При этом Шрила Прабхупада в лекции немедля дает пояснение про _Бхагавана_ в лекции, в устной речи, что это Кришна - настоящий _Бхагаван_. Mы знаем, что стиль ШП - это лучше еще раз повториться, но чтобы не было никаких недоразумений у учеников. А что в книгах? Читатели читают то, что читают. У них нет вашей цитаты из лекции. В книге таких пояснений/отступлений/сносок ШП не делает почему-то везде, где использует Lord. Странно, не правда ли. Отчего так? Далеко не везде англ. многозначное слово "Lord" у Прабхупады означает "Господь". Поэтому и пояснений нет. 

 Однако что думает русский читатель ШБ, видя многочисленные конструкции с Г*о*сподами? Что это весьма странно для монотеистической религии, коей объявляет себя Вайшнавизм. 

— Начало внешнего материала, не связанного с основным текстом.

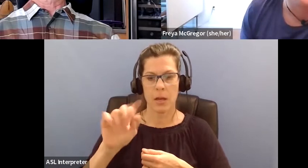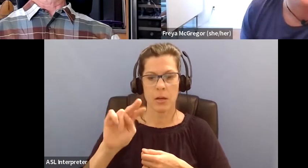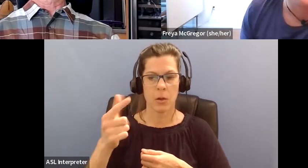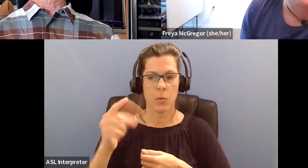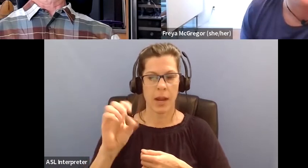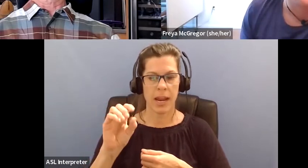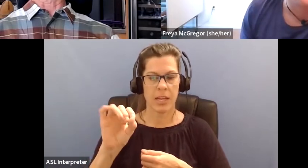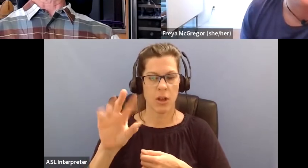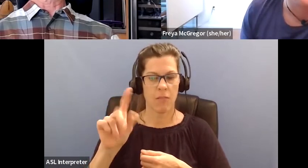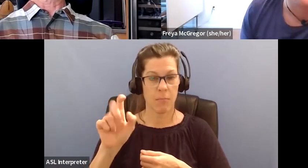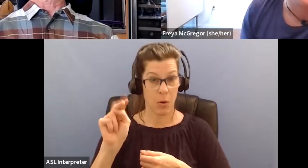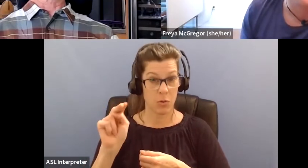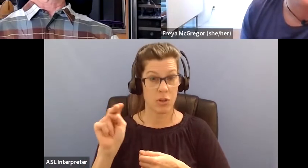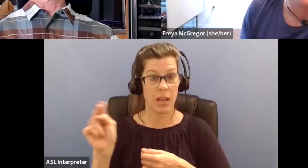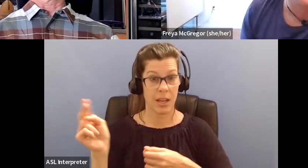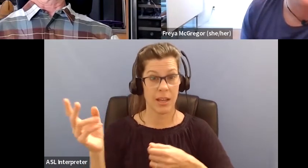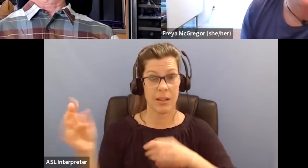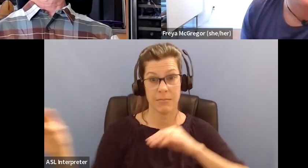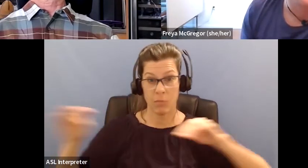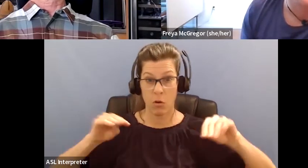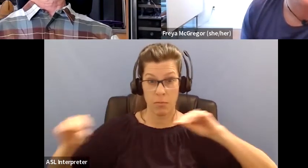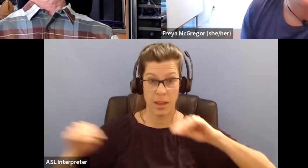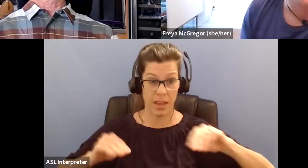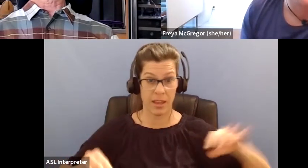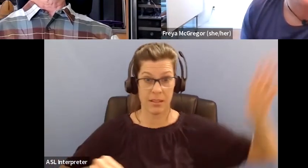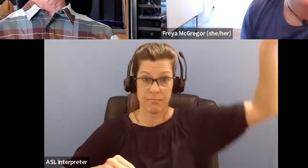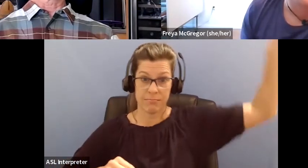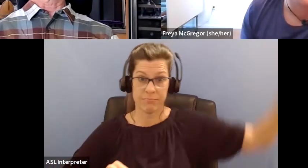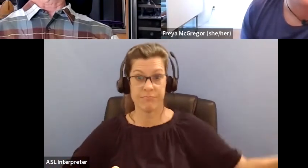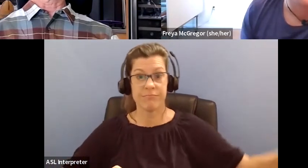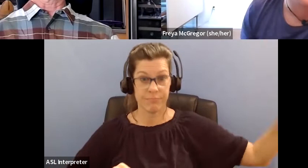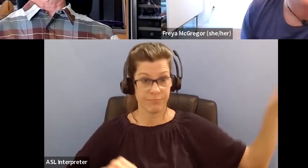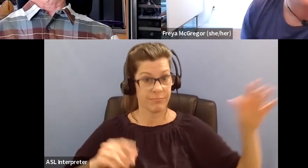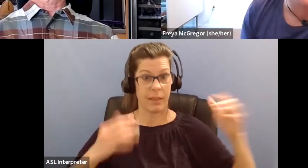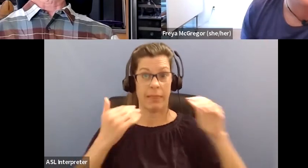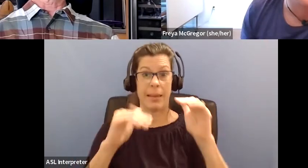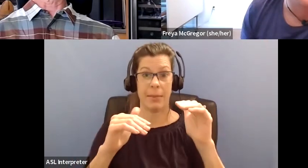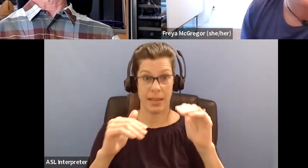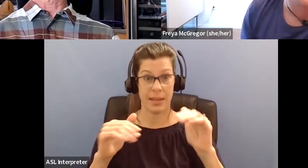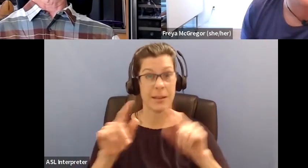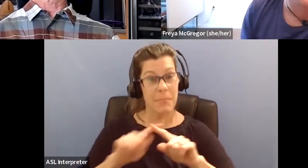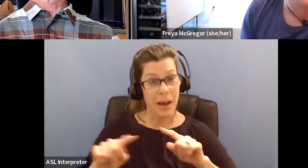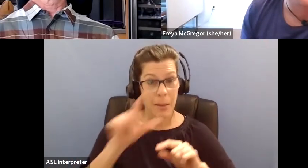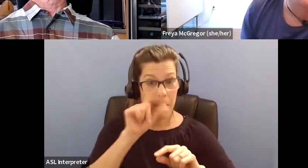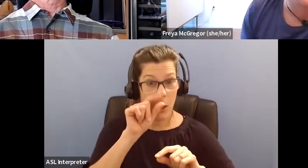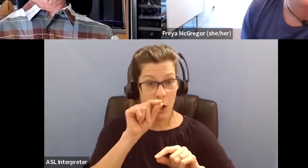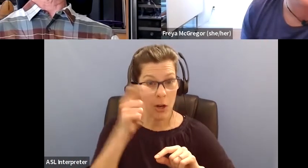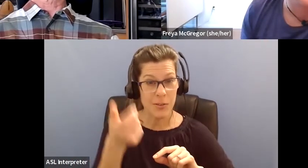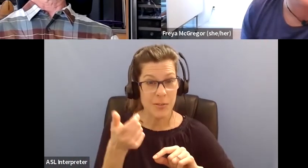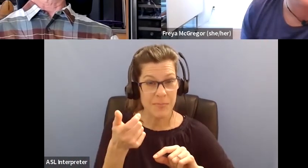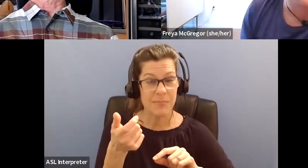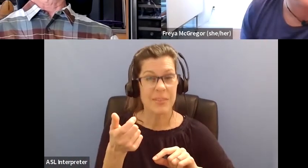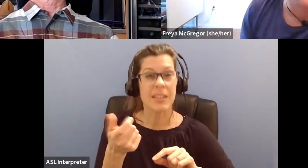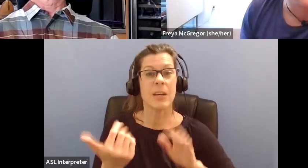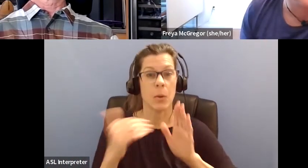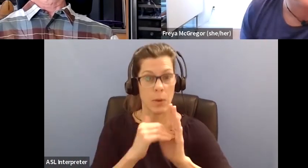the activity of birding is one that I have. There's a repetitive muscle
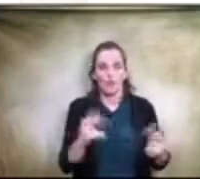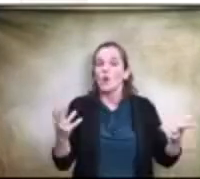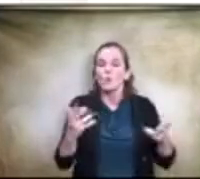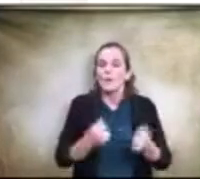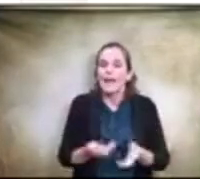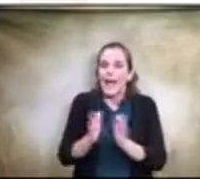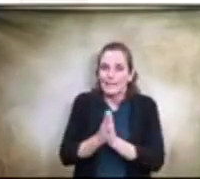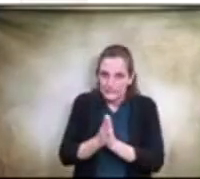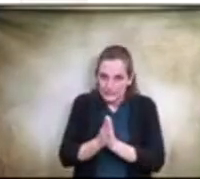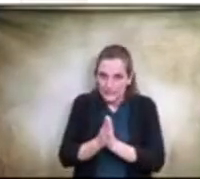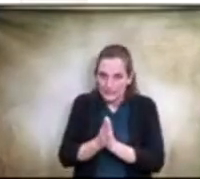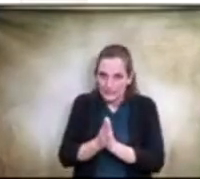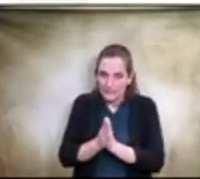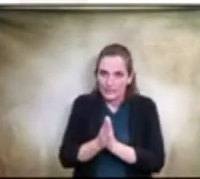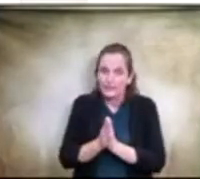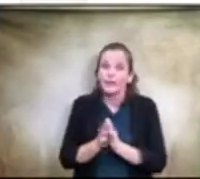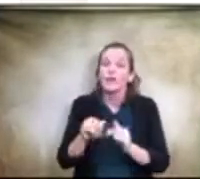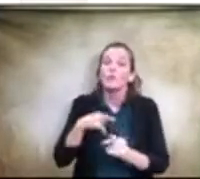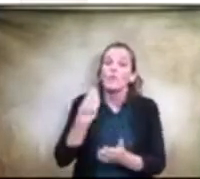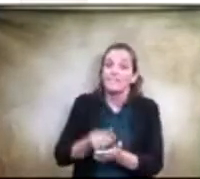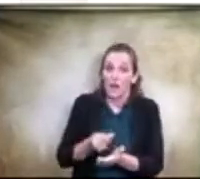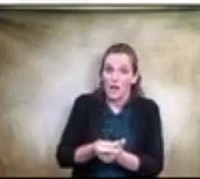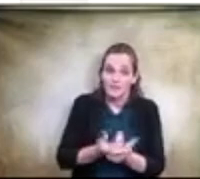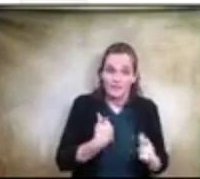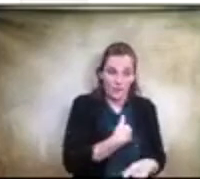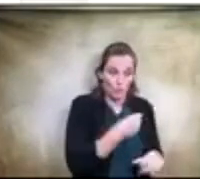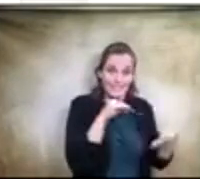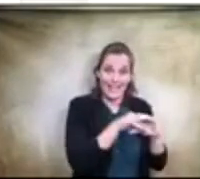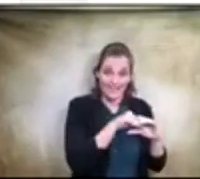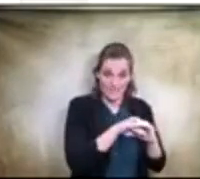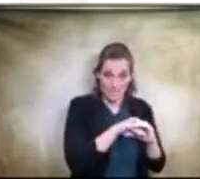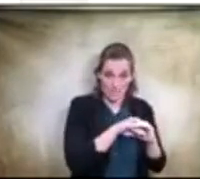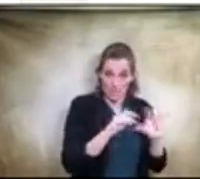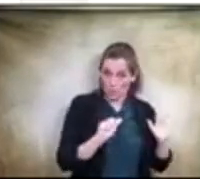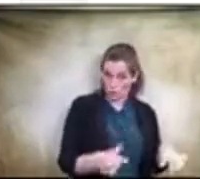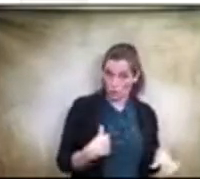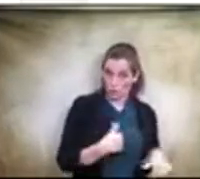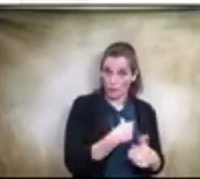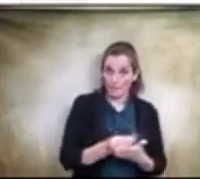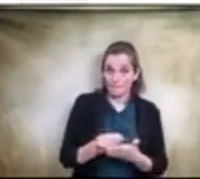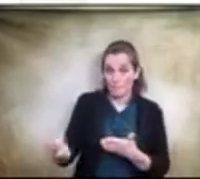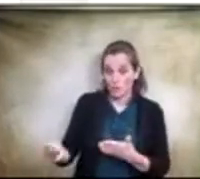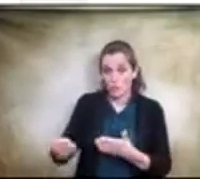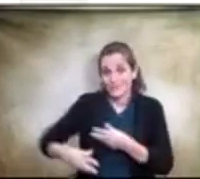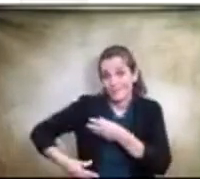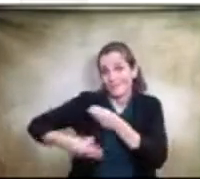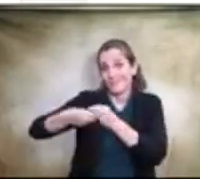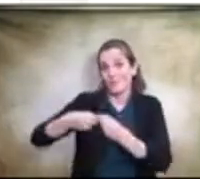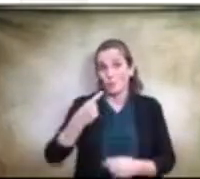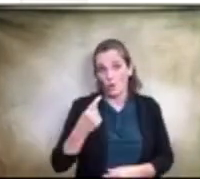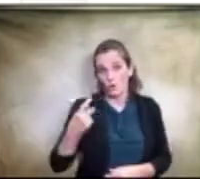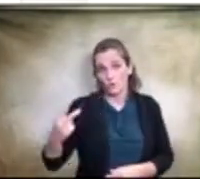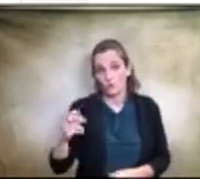the funds that we're saving could we possibly purchase one or two more suburbans yeah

Шрила Прабхупада сказал: "иногда обращаются". Однако сейчас в ШБ "Lord" переводится (по отношению не к Кришне-Балараме-Чайтанье) как "Господь" очень и очень часто (за редкими исключениями). При этом не добавляет русское ББТ пояснение, что на самом-то деле Господь - это Господь Кришна, как немедля делает ШП в приведенной вами лекции. И это, I.M.H.O., вовсе не в духе Шрилы Прабхупады.

----------


## Raja Kumari dasi

Правильно "по отношению не к Кришне-Балараме или Шри Кришна Чайтанье".
Почему у нас всего 30 мин. на правку ?

----------


## Kasturika d.d.

> При этом Шрила Прабхупада в лекции немедля дает пояснение про Бхагавана, в устной речи, что это Кришна - настоящий Бхагаван. Mы знаем, что стиль ШП - это лучше еще раз повториться, но чтобы не было никаких недоразумений у учеников


Это очень хорошее дополнение, спасибо вам за него! Шрила Прабхупада расставляет важные акценты, это его забота и его стиль.
Насчет Бхагавана и Господа (Lordа), эти два слова как-то в сознании слились в одно понятие, вероятно, это не совсем правильно. Интересно, а Шрила Прабхупада как их описывает, кто-то вникал? Бхагаван - это обладающий всеми достояниями, богатствами, Прабхупада объясняет _бхага_ + _ват_ означает "Тот, кто обладает богатствами"., а Lord? 
"Господь - Верховная Личность" - такое определение есть в Шримад Бхагаватам.
Еще Господь - _ишвара_, повелитель,  в этом понимании Шива и Брахма тоже _ишвары_ в этом мире. Но Кришна - Верховный ишвара, в отличии от Шивы и Брахмы.

----------


## Raja Kumari dasi

> а Lord?


Это многозначное слово. Чтобы понять, какое значение имеется в виду в каждом конкретном случае, надо смотреть контекст, наличие определенного артикля, указывающего на единственного в своем роде, заглавная ли буква. 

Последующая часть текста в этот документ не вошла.